Поэтому, как часто бывает, отец Бена начал новую жизнь с женщиной намного моложе себя, а Люсинда продолжила жить ради своих детей, а теперь уже и внуков (у каждой из сестер Бена по две дочери). Бен явно остается её любимцем, наверное, из-за того, что он – единственный мальчик. И свекровь отчаянно надеется, что мы передумаем насчет ребенка, но слишком вежлива, чтобы открыто критиковать нашу позицию. Зато она наловчилась тонко намекать на неприкасаемую тему. Например, когда мы купили машину, она села на заднее сиденье и заметила: «А тут полно места для детского кресла!»

Мне всегда казалось, что её комментарии адресованы персонально мне и в нашем решении она винит именно меня. Раньше Бен отмахивался, что у меня паранойя, но, как теперь выяснилось, интуиция меня не обманула. Ребекка и Меган – обе домохозяйки, и это ничуть не склоняет ситуацию в мою пользу. Золовки выказывали неподдельный интерес к издательскому миру и часто выбирали отредактированные мною книги для своих книжных клубов, но, знаю, им бы хотелось, чтобы я притормозила с карьерой и подарила их младшему братику малыша.

Поэтому, хотя родственники Бена весьма приятные люди и я с ними неплохо лажу, мне страшно проводить время в их кругу, потому что они неизбежно заставляют меня держаться настороже. А в то воскресенье я чувствую себя в еще большей опасности, так как мы с Беном больше не выступаем единым фронтом. И меня обуревают предчувствия, что они углядят наши разногласия и попытаются разделить и властвовать.

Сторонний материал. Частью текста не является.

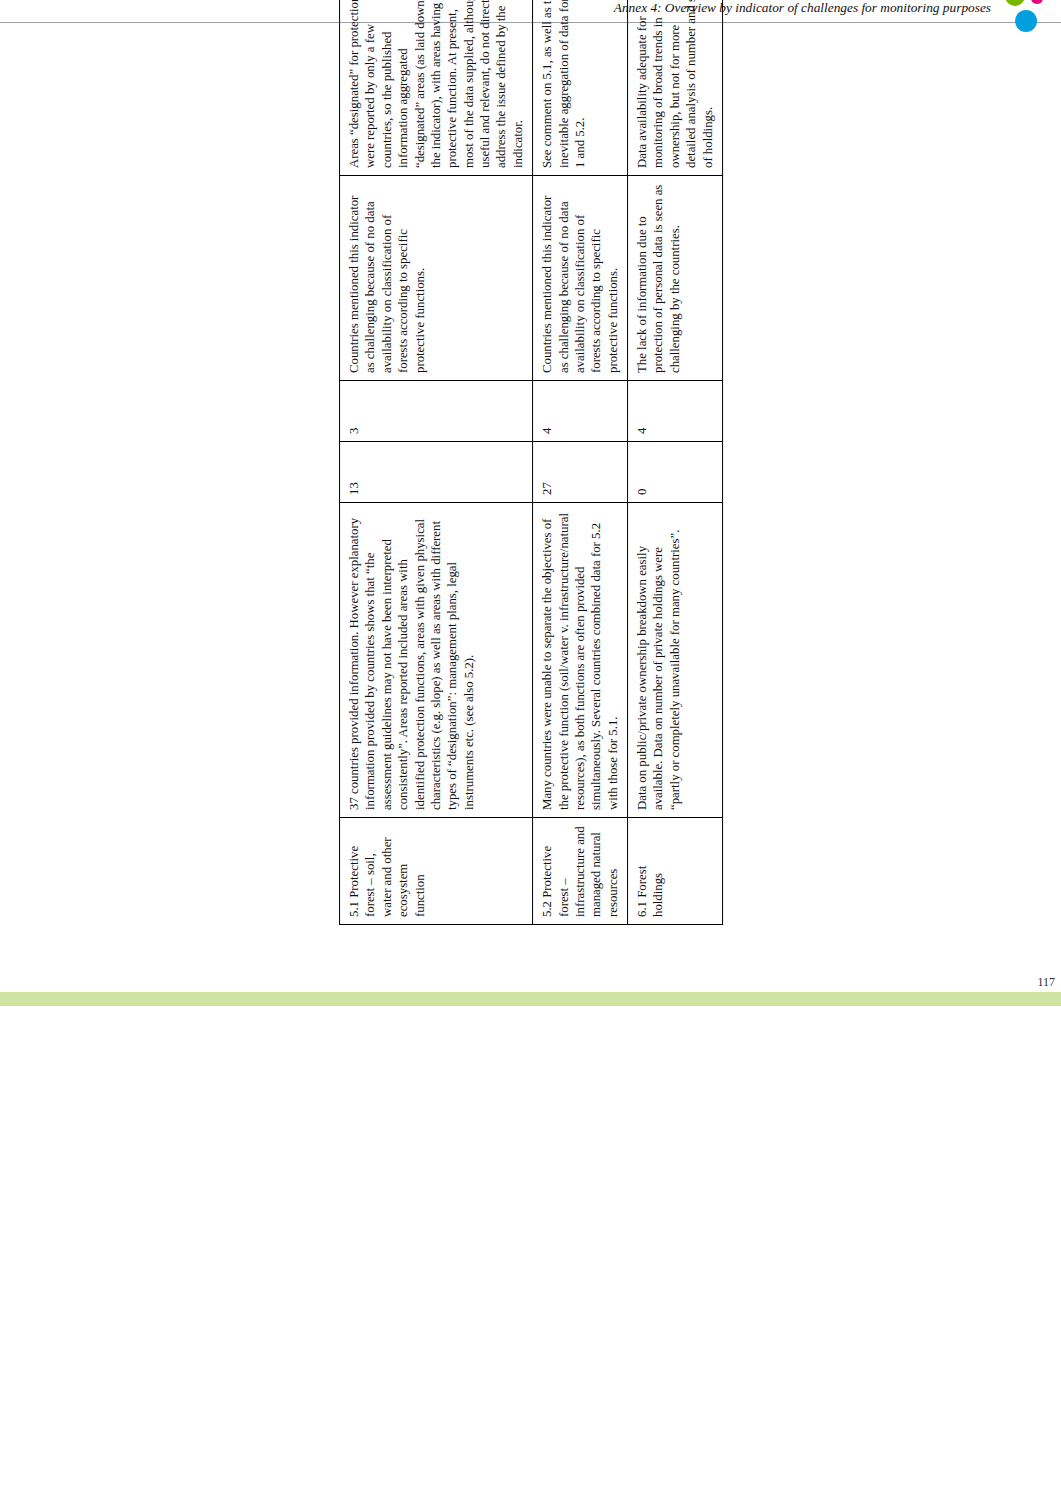Annex 4: Overview by indicator of challenges for monitoring purposes
| 5.1 Protective forest – soil, water and other ecosystem function | 37 countries provided information. However explanatory information provided by countries shows that “the assessment guidelines may not have been interpreted consistently”. Areas reported included areas with identified protection functions, areas with given physical characteristics (e.g. slope) as well as areas with different types of “designation”: management plans, legal instruments etc. (see also 5.2). | 13 | 3 | Countries mentioned this indicator as challenging because of no data availability on classification of forests according to specific protective functions. | Areas “designated” for protection were reported by only a few countries, so the published information aggregated “designated” areas (as laid down in the indicator), with areas having a protective function. At present, most of the data supplied, although useful and relevant, do not directly address the issue defined by the indicator. |
| 5.2 Protective forest – infrastructure and managed natural resources | Many countries were unable to separate the objectives of the protective function (soil/water v. infrastructure/natural resources), as both functions are often provided simultaneously. Several countries combined data for 5.2 with those for 5.1. | 27 | 4 | Countries mentioned this indicator as challenging because of no data availability on classification of forests according to specific protective functions. | See comment on 5.1, as well as the inevitable aggregation of data for 5. 1 and 5.2. |
| 6.1 Forest holdings | Data on public/private ownership breakdown easily available. Data on number of private holdings were “partly or completely unavailable for many countries”. | 0 | 4 | The lack of information due to protection of personal data is seen as challenging by the countries. | Data availability adequate for monitoring of broad trends in ownership, but not for more detailed analysis of number and size of holdings. |
117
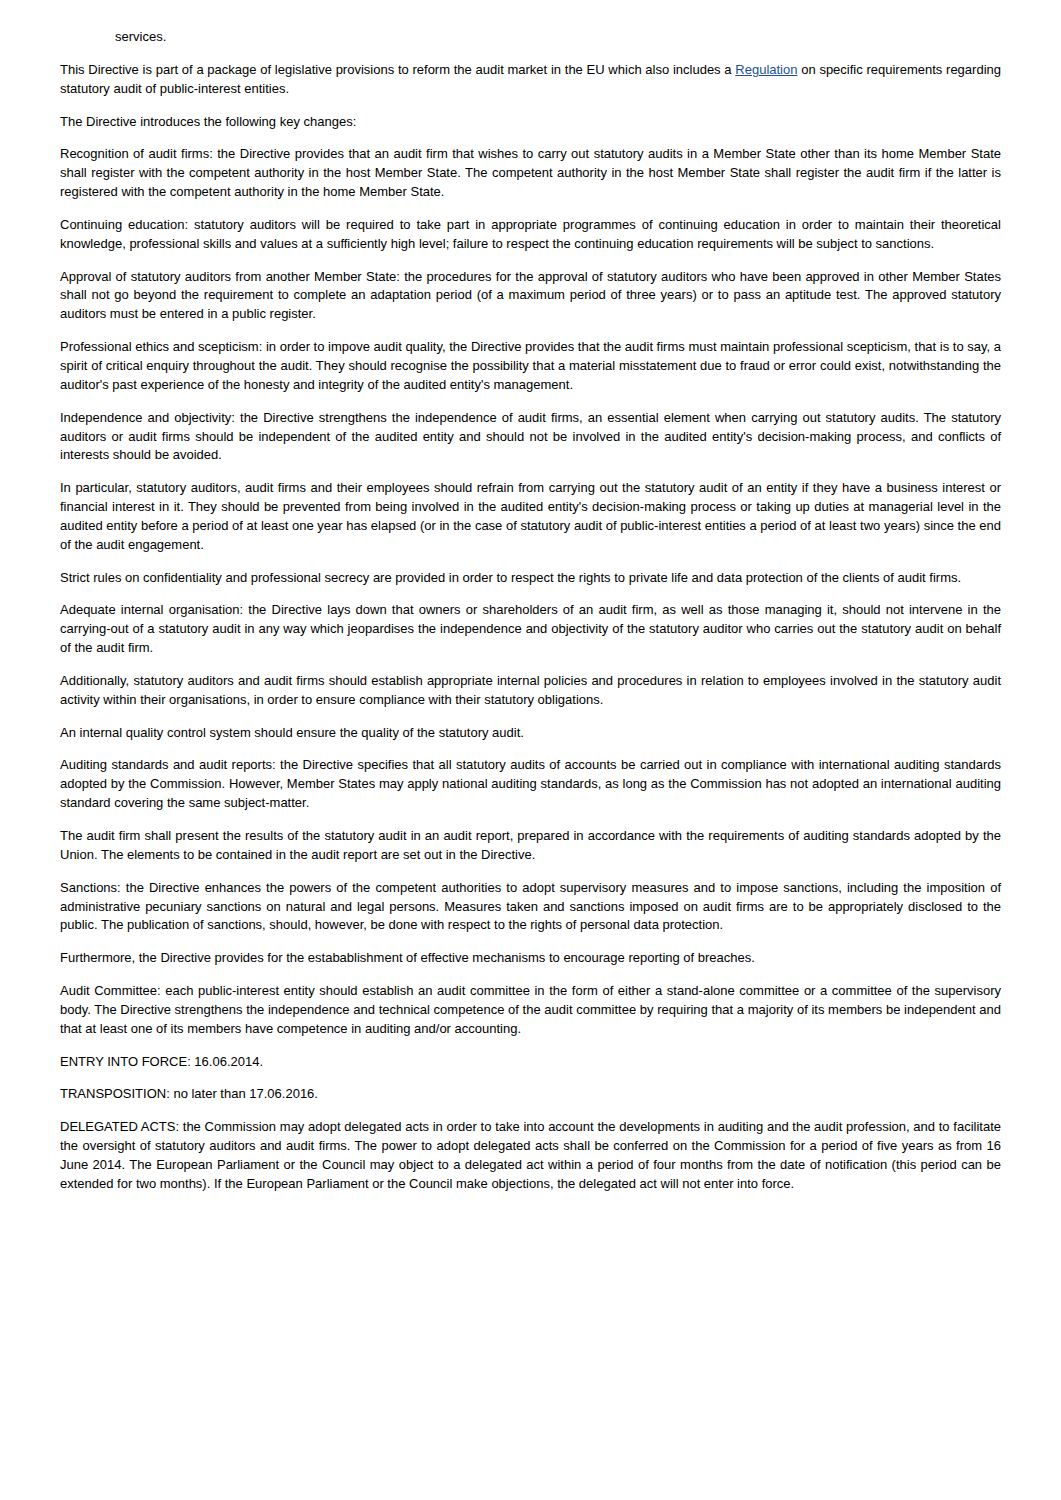services.
This Directive is part of a package of legislative provisions to reform the audit market in the EU which also includes a Regulation on specific requirements regarding statutory audit of public-interest entities.
The Directive introduces the following key changes:
Recognition of audit firms: the Directive provides that an audit firm that wishes to carry out statutory audits in a Member State other than its home Member State shall register with the competent authority in the host Member State. The competent authority in the host Member State shall register the audit firm if the latter is registered with the competent authority in the home Member State.
Continuing education: statutory auditors will be required to take part in appropriate programmes of continuing education in order to maintain their theoretical knowledge, professional skills and values at a sufficiently high level; failure to respect the continuing education requirements will be subject to sanctions.
Approval of statutory auditors from another Member State: the procedures for the approval of statutory auditors who have been approved in other Member States shall not go beyond the requirement to complete an adaptation period (of a maximum period of three years) or to pass an aptitude test. The approved statutory auditors must be entered in a public register.
Professional ethics and scepticism: in order to impove audit quality, the Directive provides that the audit firms must maintain professional scepticism, that is to say, a spirit of critical enquiry throughout the audit. They should recognise the possibility that a material misstatement due to fraud or error could exist, notwithstanding the auditor's past experience of the honesty and integrity of the audited entity's management.
Independence and objectivity: the Directive strengthens the independence of audit firms, an essential element when carrying out statutory audits. The statutory auditors or audit firms should be independent of the audited entity and should not be involved in the audited entity's decision-making process, and conflicts of interests should be avoided.
In particular, statutory auditors, audit firms and their employees should refrain from carrying out the statutory audit of an entity if they have a business interest or financial interest in it. They should be prevented from being involved in the audited entity's decision-making process or taking up duties at managerial level in the audited entity before a period of at least one year has elapsed (or in the case of statutory audit of public-interest entities a period of at least two years) since the end of the audit engagement.
Strict rules on confidentiality and professional secrecy are provided in order to respect the rights to private life and data protection of the clients of audit firms.
Adequate internal organisation: the Directive lays down that owners or shareholders of an audit firm, as well as those managing it, should not intervene in the carrying-out of a statutory audit in any way which jeopardises the independence and objectivity of the statutory auditor who carries out the statutory audit on behalf of the audit firm.
Additionally, statutory auditors and audit firms should establish appropriate internal policies and procedures in relation to employees involved in the statutory audit activity within their organisations, in order to ensure compliance with their statutory obligations.
An internal quality control system should ensure the quality of the statutory audit.
Auditing standards and audit reports: the Directive specifies that all statutory audits of accounts be carried out in compliance with international auditing standards adopted by the Commission. However, Member States may apply national auditing standards, as long as the Commission has not adopted an international auditing standard covering the same subject-matter.
The audit firm shall present the results of the statutory audit in an audit report, prepared in accordance with the requirements of auditing standards adopted by the Union. The elements to be contained in the audit report are set out in the Directive.
Sanctions: the Directive enhances the powers of the competent authorities to adopt supervisory measures and to impose sanctions, including the imposition of administrative pecuniary sanctions on natural and legal persons. Measures taken and sanctions imposed on audit firms are to be appropriately disclosed to the public. The publication of sanctions, should, however, be done with respect to the rights of personal data protection.
Furthermore, the Directive provides for the estabablishment of effective mechanisms to encourage reporting of breaches.
Audit Committee: each public-interest entity should establish an audit committee in the form of either a stand-alone committee or a committee of the supervisory body. The Directive strengthens the independence and technical competence of the audit committee by requiring that a majority of its members be independent and that at least one of its members have competence in auditing and/or accounting.
ENTRY INTO FORCE: 16.06.2014.
TRANSPOSITION: no later than 17.06.2016.
DELEGATED ACTS: the Commission may adopt delegated acts in order to take into account the developments in auditing and the audit profession, and to facilitate the oversight of statutory auditors and audit firms. The power to adopt delegated acts shall be conferred on the Commission for a period of five years as from 16 June 2014. The European Parliament or the Council may object to a delegated act within a period of four months from the date of notification (this period can be extended for two months). If the European Parliament or the Council make objections, the delegated act will not enter into force.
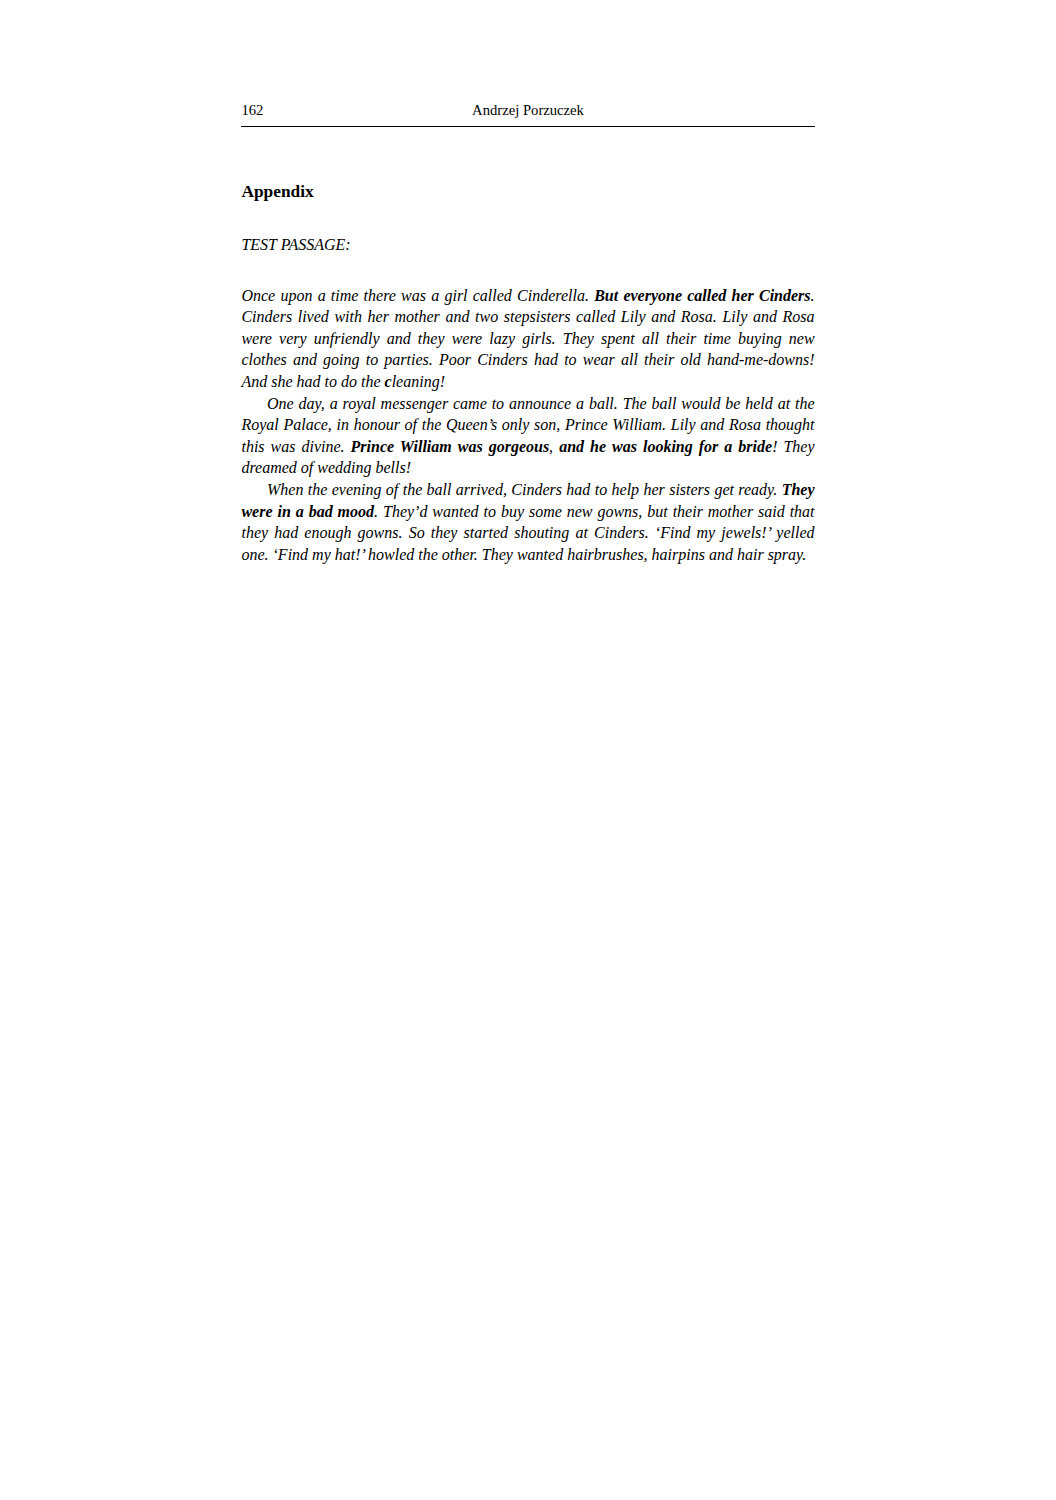162 Andrzej Porzuczek
Appendix
TEST PASSAGE:
Once upon a time there was a girl called Cinderella. But everyone called her Cinders. Cinders lived with her mother and two stepsisters called Lily and Rosa. Lily and Rosa were very unfriendly and they were lazy girls. They spent all their time buying new clothes and going to parties. Poor Cinders had to wear all their old hand-me-downs! And she had to do the cleaning!
One day, a royal messenger came to announce a ball. The ball would be held at the Royal Palace, in honour of the Queen’s only son, Prince William. Lily and Rosa thought this was divine. Prince William was gorgeous, and he was looking for a bride! They dreamed of wedding bells!
When the evening of the ball arrived, Cinders had to help her sisters get ready. They were in a bad mood. They’d wanted to buy some new gowns, but their mother said that they had enough gowns. So they started shouting at Cinders. ‘Find my jewels!’ yelled one. ‘Find my hat!’ howled the other. They wanted hairbrushes, hairpins and hair spray.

И, конечно же, пока взрослые разговаривают и наблюдают, как племянницы Бена играют с куклами, Ребекка роняет, мол, как здорово было бы разбавить женский коллектив мальчиком. Я наношу быстрый упреждающий удар, переведя взгляд на Меган и сказав:

– Что ж, Мег, пора приниматься за работу!

Муж Меган, Роб, качает головой:

– Черт, нет! С нас уже хватит.

А Меган поддерживает мужа:

– Да, двоих детей вполне достаточно. Двое – это идеально. К тому же я даже не представляю, что делать с мальчишкой!

Люсинда разглаживает юбку и бросает на нас с Беном полный надежды скромный взгляд.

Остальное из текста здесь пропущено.